Source passage:
Spinach and onion purée
Sweat the onions in the butter until translucent. Season with salt. Add the cream and reduce over a high heat for 5 minutes. Remove from the heat. Blanch the spinach in boiling water for 1 minute. Remove the spinach with a large slotted spoon and place directly into a blender jug. Blend until very smooth, add the creamed onions and blend again. Pass through a tamis.
Buchu powder
Blend until very fine using a spice grinder.
Buttermilk labne
Hang the buttermilk overnight in a muslin cloth. Once fully drained, discard the excess whey and place the buttermilk in a small piping bag.
Cucumber and dill granita
Blend all the ingredients in a bar blender then pass through a fine sieve, pour into a tray with a wide base, and freeze. Scrape the frozen mixture with a fork to form fine flakes. Keep frozen.
To serve
Scoop the centre out of the beetroot sponges and fill with some of the spinach and onion puree, then take the two halves and stick them together. Carefully roll in the beetroot crumbs. Pipe 1 tablespoon of buttermilk onto the plate and drag across with a small spatula. Place the beetroot ball on the plate, scoop some of the granita next to the ball and sprinkle with some buchu powder.

Stated problem 1:
Turn part of the records below into a numbered list with blank lines left out. Start at the line that contains "genus: Tamias" and end after the line that contains "scientific name: Larus heermanni".

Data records

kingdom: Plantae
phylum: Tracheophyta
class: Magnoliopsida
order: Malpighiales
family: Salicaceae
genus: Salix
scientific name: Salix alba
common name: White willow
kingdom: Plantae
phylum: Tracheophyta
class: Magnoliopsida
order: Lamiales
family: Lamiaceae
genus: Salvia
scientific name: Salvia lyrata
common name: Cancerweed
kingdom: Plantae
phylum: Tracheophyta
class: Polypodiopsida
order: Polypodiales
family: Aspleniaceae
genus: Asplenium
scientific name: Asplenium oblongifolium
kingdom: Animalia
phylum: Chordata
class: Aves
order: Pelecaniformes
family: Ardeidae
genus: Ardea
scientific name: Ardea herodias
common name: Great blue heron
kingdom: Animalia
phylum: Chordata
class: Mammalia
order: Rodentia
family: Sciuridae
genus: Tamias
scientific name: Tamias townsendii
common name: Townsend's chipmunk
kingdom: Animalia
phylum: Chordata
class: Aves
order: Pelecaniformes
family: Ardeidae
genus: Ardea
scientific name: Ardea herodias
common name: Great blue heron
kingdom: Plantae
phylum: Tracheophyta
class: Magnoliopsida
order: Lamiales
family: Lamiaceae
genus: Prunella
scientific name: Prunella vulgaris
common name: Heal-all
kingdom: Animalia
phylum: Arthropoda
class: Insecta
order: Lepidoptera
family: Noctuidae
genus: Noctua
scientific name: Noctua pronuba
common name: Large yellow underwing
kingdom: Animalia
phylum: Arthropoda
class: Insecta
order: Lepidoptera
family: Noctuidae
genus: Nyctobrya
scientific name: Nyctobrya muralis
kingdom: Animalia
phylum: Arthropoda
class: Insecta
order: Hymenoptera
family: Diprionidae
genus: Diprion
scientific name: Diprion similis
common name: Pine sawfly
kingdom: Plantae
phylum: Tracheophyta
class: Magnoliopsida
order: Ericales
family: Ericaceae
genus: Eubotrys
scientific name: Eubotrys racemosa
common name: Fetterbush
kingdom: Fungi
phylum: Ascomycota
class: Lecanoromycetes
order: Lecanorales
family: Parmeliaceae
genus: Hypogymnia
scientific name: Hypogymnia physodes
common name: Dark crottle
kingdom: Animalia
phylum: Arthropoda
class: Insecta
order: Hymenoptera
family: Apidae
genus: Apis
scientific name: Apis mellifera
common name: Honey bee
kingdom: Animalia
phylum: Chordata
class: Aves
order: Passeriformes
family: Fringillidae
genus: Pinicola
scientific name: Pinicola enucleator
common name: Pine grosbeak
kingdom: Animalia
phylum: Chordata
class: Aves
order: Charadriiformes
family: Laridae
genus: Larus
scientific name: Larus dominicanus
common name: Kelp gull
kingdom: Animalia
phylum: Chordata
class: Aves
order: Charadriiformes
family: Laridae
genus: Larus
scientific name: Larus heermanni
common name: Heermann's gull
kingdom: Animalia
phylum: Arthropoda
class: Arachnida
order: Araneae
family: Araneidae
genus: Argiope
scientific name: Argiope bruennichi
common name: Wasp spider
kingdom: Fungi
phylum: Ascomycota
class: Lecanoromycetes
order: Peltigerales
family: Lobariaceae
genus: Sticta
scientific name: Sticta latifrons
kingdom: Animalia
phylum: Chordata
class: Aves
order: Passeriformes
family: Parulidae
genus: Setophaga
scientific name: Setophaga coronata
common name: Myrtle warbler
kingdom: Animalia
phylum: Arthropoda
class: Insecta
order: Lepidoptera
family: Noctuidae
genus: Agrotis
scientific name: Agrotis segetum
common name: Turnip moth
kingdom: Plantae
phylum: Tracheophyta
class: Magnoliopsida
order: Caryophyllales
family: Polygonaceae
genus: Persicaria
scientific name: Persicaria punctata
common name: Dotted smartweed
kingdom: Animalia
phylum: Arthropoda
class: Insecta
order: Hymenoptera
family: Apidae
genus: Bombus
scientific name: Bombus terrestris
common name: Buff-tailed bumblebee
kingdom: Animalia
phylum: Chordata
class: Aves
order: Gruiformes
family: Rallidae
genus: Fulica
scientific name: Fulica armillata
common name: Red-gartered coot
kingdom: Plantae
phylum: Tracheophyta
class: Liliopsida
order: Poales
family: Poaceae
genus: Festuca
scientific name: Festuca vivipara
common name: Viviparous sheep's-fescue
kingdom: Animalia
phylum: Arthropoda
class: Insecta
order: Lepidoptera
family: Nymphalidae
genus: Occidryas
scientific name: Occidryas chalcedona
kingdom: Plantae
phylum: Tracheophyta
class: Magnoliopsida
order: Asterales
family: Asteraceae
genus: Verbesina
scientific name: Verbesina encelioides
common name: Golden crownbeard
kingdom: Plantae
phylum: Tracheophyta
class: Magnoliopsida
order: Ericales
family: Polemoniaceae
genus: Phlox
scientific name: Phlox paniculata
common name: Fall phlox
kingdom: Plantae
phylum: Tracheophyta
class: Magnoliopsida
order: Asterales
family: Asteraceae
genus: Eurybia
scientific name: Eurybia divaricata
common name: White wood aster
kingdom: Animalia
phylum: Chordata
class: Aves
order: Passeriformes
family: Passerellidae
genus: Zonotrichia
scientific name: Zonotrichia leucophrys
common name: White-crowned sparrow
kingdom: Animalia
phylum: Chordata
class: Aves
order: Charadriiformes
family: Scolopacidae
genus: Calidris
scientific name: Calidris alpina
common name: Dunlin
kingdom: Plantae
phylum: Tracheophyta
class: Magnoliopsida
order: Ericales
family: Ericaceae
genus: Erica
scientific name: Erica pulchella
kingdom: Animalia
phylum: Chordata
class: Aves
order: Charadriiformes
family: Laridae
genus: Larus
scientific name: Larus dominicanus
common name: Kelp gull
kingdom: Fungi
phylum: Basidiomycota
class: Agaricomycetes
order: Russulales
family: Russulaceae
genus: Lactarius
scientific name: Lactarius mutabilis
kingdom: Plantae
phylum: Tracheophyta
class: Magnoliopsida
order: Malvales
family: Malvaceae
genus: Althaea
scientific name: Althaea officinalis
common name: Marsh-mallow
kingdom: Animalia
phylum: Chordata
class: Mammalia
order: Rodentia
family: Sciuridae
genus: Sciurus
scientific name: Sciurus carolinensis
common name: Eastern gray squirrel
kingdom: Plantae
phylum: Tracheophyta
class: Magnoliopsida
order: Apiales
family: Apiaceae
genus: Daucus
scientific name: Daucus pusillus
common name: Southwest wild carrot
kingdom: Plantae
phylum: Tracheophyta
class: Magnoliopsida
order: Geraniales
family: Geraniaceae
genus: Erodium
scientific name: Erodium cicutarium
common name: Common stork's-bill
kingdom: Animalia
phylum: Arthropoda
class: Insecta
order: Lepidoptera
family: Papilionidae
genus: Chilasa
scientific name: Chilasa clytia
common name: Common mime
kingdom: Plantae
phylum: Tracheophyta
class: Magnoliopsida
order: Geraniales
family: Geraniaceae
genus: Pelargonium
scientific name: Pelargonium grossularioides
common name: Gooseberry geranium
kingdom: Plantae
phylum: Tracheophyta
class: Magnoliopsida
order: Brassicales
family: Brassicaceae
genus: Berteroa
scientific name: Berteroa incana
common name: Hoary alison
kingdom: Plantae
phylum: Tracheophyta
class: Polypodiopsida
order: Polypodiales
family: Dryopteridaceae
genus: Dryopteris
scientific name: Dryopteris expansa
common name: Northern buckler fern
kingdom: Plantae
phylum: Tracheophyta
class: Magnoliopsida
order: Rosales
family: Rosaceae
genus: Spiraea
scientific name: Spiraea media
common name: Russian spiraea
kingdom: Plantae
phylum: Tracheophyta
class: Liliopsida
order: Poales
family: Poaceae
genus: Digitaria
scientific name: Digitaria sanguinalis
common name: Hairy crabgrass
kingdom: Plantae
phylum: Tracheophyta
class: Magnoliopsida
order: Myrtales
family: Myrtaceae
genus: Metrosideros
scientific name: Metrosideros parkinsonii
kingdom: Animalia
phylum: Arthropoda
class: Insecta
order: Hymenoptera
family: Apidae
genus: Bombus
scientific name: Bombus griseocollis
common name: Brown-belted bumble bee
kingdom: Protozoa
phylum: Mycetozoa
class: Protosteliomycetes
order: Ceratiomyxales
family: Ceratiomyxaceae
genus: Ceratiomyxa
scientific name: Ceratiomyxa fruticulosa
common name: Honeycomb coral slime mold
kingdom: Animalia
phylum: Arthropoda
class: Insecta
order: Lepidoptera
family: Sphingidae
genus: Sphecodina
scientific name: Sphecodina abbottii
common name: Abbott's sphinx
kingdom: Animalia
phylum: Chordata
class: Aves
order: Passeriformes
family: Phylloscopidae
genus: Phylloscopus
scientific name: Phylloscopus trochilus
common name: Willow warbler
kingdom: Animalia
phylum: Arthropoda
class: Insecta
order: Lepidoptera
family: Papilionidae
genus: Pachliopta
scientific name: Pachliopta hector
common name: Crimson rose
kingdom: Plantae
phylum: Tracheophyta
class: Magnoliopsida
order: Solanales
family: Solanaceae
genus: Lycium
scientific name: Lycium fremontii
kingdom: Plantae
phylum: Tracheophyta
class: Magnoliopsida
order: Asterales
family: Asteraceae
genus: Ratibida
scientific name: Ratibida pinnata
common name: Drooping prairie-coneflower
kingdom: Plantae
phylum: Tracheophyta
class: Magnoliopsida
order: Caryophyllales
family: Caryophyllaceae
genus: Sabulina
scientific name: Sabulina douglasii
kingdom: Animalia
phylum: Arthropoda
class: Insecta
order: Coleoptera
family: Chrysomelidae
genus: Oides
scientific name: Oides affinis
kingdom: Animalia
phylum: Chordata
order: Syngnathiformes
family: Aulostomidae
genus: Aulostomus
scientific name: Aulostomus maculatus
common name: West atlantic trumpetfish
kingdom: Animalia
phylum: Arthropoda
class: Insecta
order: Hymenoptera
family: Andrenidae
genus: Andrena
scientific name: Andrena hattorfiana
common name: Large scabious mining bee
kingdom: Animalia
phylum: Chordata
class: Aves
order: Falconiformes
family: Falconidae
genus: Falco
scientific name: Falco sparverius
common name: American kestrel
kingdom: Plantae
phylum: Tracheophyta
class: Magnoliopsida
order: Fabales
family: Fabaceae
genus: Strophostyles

Stated problem 2:
Reproduce the recipe above word for word.

Exercise response 1:
1. genus: Tamias
2. scientific name: Tamias townsendii
3. common name: Townsend's chipmunk
4. kingdom: Animalia
5. phylum: Chordata
6. class: Aves
7. order: Pelecaniformes
8. family: Ardeidae
9. genus: Ardea
10. scientific name: Ardea herodias
11. common name: Great blue heron
12. kingdom: Plantae
13. phylum: Tracheophyta
14. class: Magnoliopsida
15. order: Lamiales
16. family: Lamiaceae
17. genus: Prunella
18. scientific name: Prunella vulgaris
19. common name: Heal-all
20. kingdom: Animalia
21. phylum: Arthropoda
22. class: Insecta
23. order: Lepidoptera
24. family: Noctuidae
25. genus: Noctua
26. scientific name: Noctua pronuba
27. common name: Large yellow underwing
28. kingdom: Animalia
29. phylum: Arthropoda
30. class: Insecta
31. order: Lepidoptera
32. family: Noctuidae
33. genus: Nyctobrya
34. scientific name: Nyctobrya muralis
35. kingdom: Animalia
36. phylum: Arthropoda
37. class: Insecta
38. order: Hymenoptera
39. family: Diprionidae
40. genus: Diprion
41. scientific name: Diprion similis
42. common name: Pine sawfly
43. kingdom: Plantae
44. phylum: Tracheophyta
45. class: Magnoliopsida
46. order: Ericales
47. family: Ericaceae
48. genus: Eubotrys
49. scientific name: Eubotrys racemosa
50. common name: Fetterbush
51. kingdom: Fungi
52. phylum: Ascomycota
53. class: Lecanoromycetes
54. order: Lecanorales
55. family: Parmeliaceae
56. genus: Hypogymnia
57. scientific name: Hypogymnia physodes
58. common name: Dark crottle
59. kingdom: Animalia
60. phylum: Arthropoda
61. class: Insecta
62. order: Hymenoptera
63. family: Apidae
64. genus: Apis
65. scientific name: Apis mellifera
66. common name: Honey bee
67. kingdom: Animalia
68. phylum: Chordata
69. class: Aves
70. order: Passeriformes
71. family: Fringillidae
72. genus: Pinicola
73. scientific name: Pinicola enucleator
74. common name: Pine grosbeak
75. kingdom: Animalia
76. phylum: Chordata
77. class: Aves
78. order: Charadriiformes
79. family: Laridae
80. genus: Larus
81. scientific name: Larus dominicanus
82. common name: Kelp gull
83. kingdom: Animalia
84. phylum: Chordata
85. class: Aves
86. order: Charadriiformes
87. family: Laridae
88. genus: Larus
89. scientific name: Larus heermanni

Exercise response 2:
Spinach and onion purée
Sweat the onions in the butter until translucent. Season with salt. Add the cream and reduce over a high heat for 5 minutes. Remove from the heat. Blanch the spinach in boiling water for 1 minute. Remove the spinach with a large slotted spoon and place directly into a blender jug. Blend until very smooth, add the creamed onions and blend again. Pass through a tamis.
Buchu powder
Blend until very fine using a spice grinder.
Buttermilk labne
Hang the buttermilk overnight in a muslin cloth. Once fully drained, discard the excess whey and place the buttermilk in a small piping bag.
Cucumber and dill granita
Blend all the ingredients in a bar blender then pass through a fine sieve, pour into a tray with a wide base, and freeze. Scrape the frozen mixture with a fork to form fine flakes. Keep frozen.
To serve
Scoop the centre out of the beetroot sponges and fill with some of the spinach and onion puree, then take the two halves and stick them together. Carefully roll in the beetroot crumbs. Pipe 1 tablespoon of buttermilk onto the plate and drag across with a small spatula. Place the beetroot ball on the plate, scoop some of the granita next to the ball and sprinkle with some buchu powder.